Ahuntsic-Cartierville
06:00 19 juin 2020 | mise à jour le: 18 juin 2020 à 15:36 temps de lecture: 4 minutes

Contamination des sources d’eau: responsabilité individuelle, un impact minime

Contamination des sources d’eau: responsabilité individuelle, un impact minime
Photo: Archives

Au Québec, juin est le mois de l’eau. L’édition de cette année propose toutes sortes d’activités en ligne qui invite les citoyens à passer à l’action pour préserver cet «or bleu». Toutefois, des experts prônent que les enjeux de la contamination des sources d’eau se jouent davantage au niveau des politiques publiques. 

Plusieurs organismes font la promotion des activités mises de l’avant lors du mois de l’eau. Celles-ci visent à faire connaître les enjeux et à promouvoir les bonnes pratiques de gestion de l’eau auprès de la population et des acteurs de l’eau. 

Par exemple, tout au long du mois, un jeu-questionnaire hebdomadaire sera mis en ligne sur la page Facebook du Comité du bassin versant de la rivière du Lièvre (COBALI) afin d’aborder de façon instructive des aspects de la protection et de l’utilisation durable de l’eau chez soi. 

Toutefois, la professeure titulaire au département de la sociologique et de l’institut des sciences de l’environnement à l’Université du Québec à Montréal (UQAM), Louise Vandelac, croit qu’il faut surtout instaurer des règlements plus stricts.

«On insiste souvent beaucoup sur la responsabilité individuelle. Évidemment, il faut être attentif à cette responsabilité, mais les impacts majeurs sont liés à des enjeux au niveau des politiques publiques», souligne-t-elle.
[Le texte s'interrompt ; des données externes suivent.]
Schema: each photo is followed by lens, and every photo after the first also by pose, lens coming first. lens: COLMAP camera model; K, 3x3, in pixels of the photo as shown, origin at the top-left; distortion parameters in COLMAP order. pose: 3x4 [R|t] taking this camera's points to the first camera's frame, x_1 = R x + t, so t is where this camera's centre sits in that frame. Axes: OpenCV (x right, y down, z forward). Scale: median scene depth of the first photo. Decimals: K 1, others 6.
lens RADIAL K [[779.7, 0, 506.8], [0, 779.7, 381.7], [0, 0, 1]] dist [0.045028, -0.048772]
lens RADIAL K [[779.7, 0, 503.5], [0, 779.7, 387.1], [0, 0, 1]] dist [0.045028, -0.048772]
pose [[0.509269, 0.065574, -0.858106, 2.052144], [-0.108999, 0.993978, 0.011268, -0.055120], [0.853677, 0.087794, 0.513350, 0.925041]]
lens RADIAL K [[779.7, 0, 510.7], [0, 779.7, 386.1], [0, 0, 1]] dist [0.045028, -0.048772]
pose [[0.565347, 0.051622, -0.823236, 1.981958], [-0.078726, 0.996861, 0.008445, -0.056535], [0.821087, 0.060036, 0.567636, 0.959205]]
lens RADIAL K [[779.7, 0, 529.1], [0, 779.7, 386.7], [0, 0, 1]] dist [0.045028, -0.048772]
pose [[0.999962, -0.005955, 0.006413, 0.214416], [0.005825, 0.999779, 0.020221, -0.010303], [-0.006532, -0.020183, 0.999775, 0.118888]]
La plus grande partie des sources de contamination de l’eau est de nature agricole et industrielle. Mme Vandelac nuance toutefois que nous sommes parmi les plus grands consommateurs d’eau au monde. «Plus on utilise l’eau, plus c’est demandant pour les infrastructures, indique-t-elle. C’est important de réduire cette consommation parce que c’est aussi une dépense énergétique.»

Déversements

La Fondation Rivières a effectué un bilan de trois ans d’études qui révèle que sept municipalités sur dix contaminent toujours les rivières de la province. En 2018, il y a eu plus de 53 000 surverses d’eaux usées dans les cours d’eau du territoire québécois.

La même année, 62 stations d’épuration ont dérivé plus de 21 millions de m³ d’eaux usées non traitées dans l’environnement, soit plus de 8000 piscines olympiques. C’est environ trois fois ce que Montréal avait déversé dans le fleuve en 2015 et qui avait été qualifié de «flushgate».
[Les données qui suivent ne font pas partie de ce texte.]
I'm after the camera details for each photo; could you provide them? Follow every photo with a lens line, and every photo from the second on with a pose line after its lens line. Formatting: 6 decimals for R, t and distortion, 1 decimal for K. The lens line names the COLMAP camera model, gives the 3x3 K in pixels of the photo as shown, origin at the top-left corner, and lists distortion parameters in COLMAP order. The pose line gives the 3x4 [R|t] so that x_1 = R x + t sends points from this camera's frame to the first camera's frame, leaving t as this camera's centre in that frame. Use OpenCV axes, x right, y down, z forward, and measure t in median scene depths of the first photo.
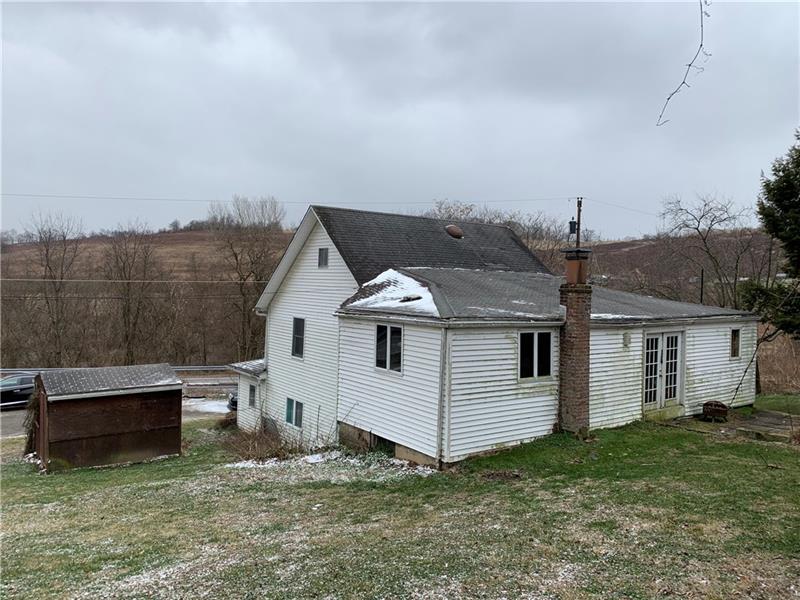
lens RADIAL K [[604.2, 0, 400.0], [0, 604.2, 300.0], [0, 0, 1]] dist [0.074859, -0.135114]
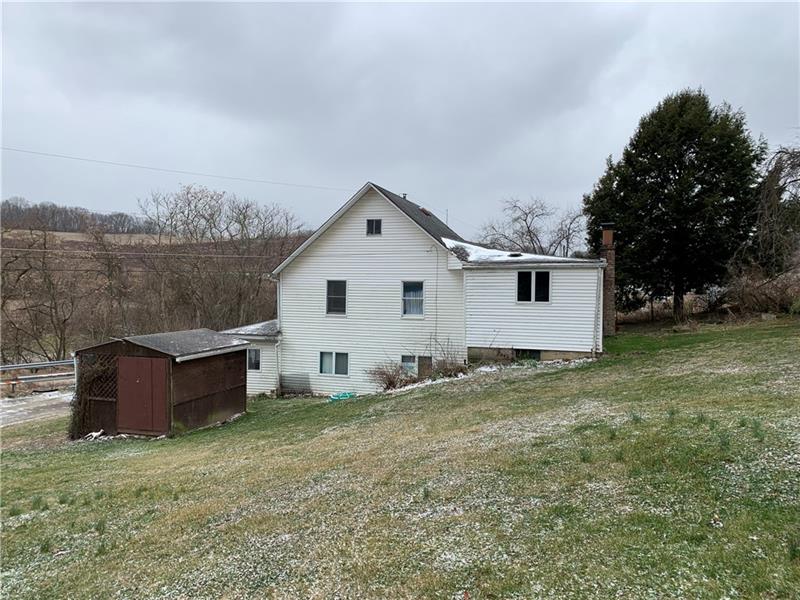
lens RADIAL K [[604.9, 0, 391.9], [0, 604.9, 299.1], [0, 0, 1]] dist [0.048936, -0.005159]
pose [[0.814889, -0.029166, 0.578883, -0.934945], [0.027010, 0.999559, 0.012338, 0.067987], [-0.578987, 0.005582, 0.815317, 0.010475]]
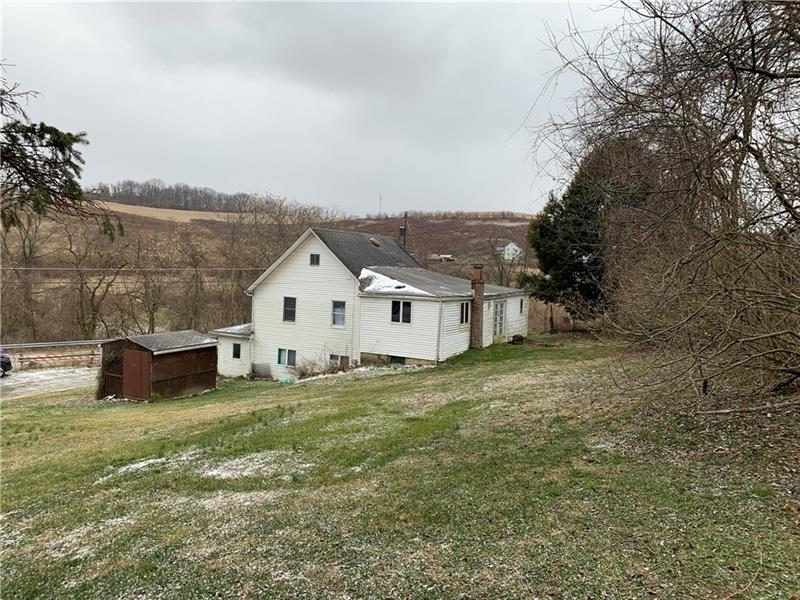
lens RADIAL K [[604.2, 0, 400.0], [0, 604.2, 300.0], [0, 0, 1]] dist [0.074859, -0.135114]
pose [[0.901214, -0.018877, 0.432963, -0.741339], [-0.000799, 0.998977, 0.045216, -0.042897], [-0.433374, -0.041095, 0.900277, -0.677458]]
Le rapport relève aussi que le tiers des systèmes d’assainissements municipaux dépassent leur capacité de traitement. «Ces problèmes sont liés aux insuffisances de règles et de suivis dans le domaine, dénonce Mme Vandelac. Il faut avoir des politiques beaucoup plus exigeantes pour [protéger] ce qui constitue un joyau au Québec.»

D’ailleurs, depuis 2014 aucune sanction relative à la contamination de l’eau pour des rejets au-delà des normes n’a été donnée aux municipalités. La plupart des infractions soumises par le ministère de l’Environnement relèvent des délais administratifs.

Environnement

Le document de la Fondation Rivière mentionne que «les normes de rejets de contaminants dans l’environnement ne tiennent pas en compte l’évolution dans le temps de la capacité des milieux naturels à tolérer la pollution». C’est un élément majeur, selon Mme Vandelac. 
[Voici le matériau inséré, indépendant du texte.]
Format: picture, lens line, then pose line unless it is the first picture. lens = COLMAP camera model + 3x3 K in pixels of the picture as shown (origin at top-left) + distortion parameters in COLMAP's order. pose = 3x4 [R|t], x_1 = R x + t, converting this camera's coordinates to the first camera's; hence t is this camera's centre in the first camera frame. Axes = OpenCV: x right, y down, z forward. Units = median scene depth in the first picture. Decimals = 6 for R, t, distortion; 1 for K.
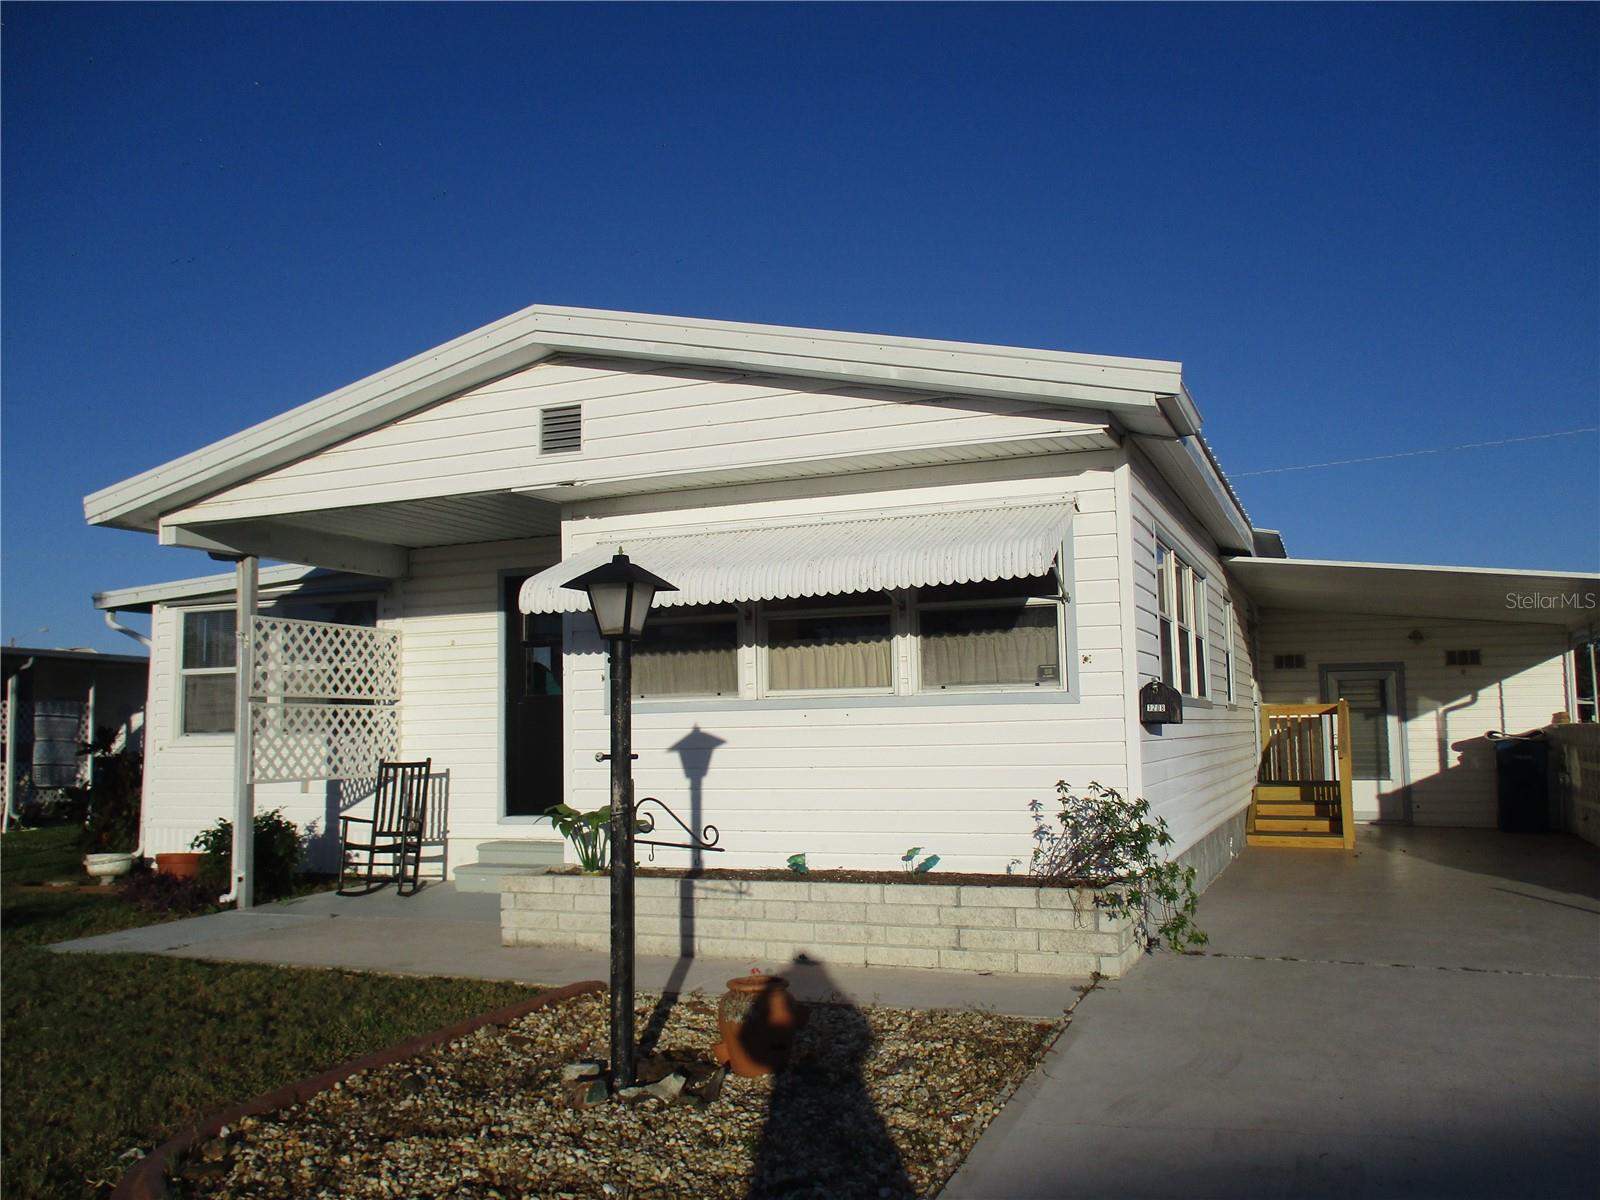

«Il ne s’agit pas seulement de tolérer la pollution, il faut avoir les meilleures pratiques en regard de ce qui se passe sur la scène internationale», prône l’experte. 

Si l’on regarde la région de Montréal, bon nombre de contaminants proviennent des régions agricoles voisines entre autres avec les pesticides et l’engrais utilisés, qui se retrouvent dans le fleuve Saint-Laurent. Il existe aussi une production importante de produits toxiques et la voie maritime contribue à l’érosion des berges.

Saviez-vous que

  • Le Canada dispose de la plus grande quantité d’eau douce renouvelable par habitant.
  • 10% est le pourcentage que l’on fait de l’utilisation de l’eau pour l’alimentation. Le reste est utilisé pour la toilette, la douche et le lavage.
  • Un Québécois consomme 424 litres d’eau dans une journée. L’équivalent de 5 piscines hors terre par année.